▸ GOAL OF THE EXERCISE
All that is wanted is the span of lines from the one with "Someone put down the pluszak" to the last line of the data, copied exactly.

Items listed in a dataset:
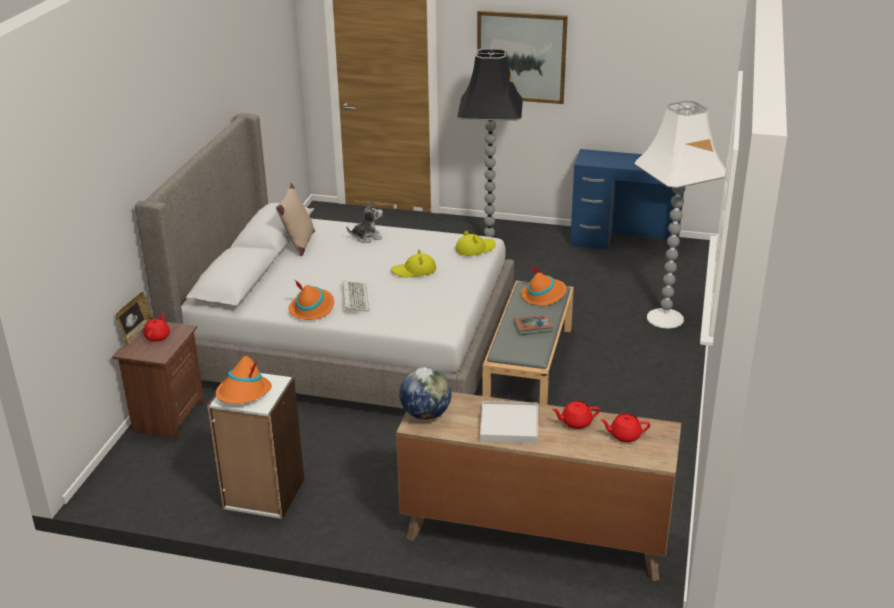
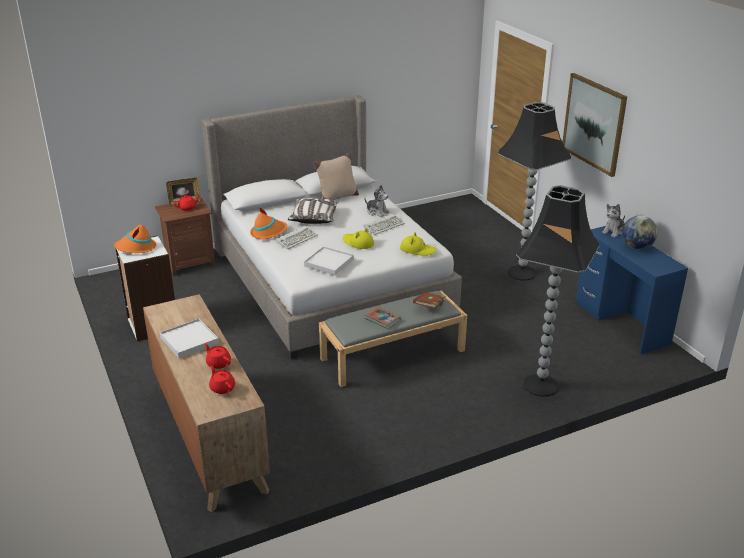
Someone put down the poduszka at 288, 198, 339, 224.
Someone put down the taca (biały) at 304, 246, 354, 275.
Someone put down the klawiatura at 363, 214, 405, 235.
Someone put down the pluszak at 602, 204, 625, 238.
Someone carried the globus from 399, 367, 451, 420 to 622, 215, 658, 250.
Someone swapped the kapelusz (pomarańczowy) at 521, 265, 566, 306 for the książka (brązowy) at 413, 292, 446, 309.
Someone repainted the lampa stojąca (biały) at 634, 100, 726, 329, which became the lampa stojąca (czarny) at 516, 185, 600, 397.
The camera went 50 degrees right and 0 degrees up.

▸ TASK SOLUTION
Someone put down the pluszak at 602, 204, 625, 238.
Someone carried the globus from 399, 367, 451, 420 to 622, 215, 658, 250.
Someone swapped the kapelusz (pomarańczowy) at 521, 265, 566, 306 for the książka (brązowy) at 413, 292, 446, 309.
Someone repainted the lampa stojąca (biały) at 634, 100, 726, 329, which became the lampa stojąca (czarny) at 516, 185, 600, 397.
The camera went 50 degrees right and 0 degrees up.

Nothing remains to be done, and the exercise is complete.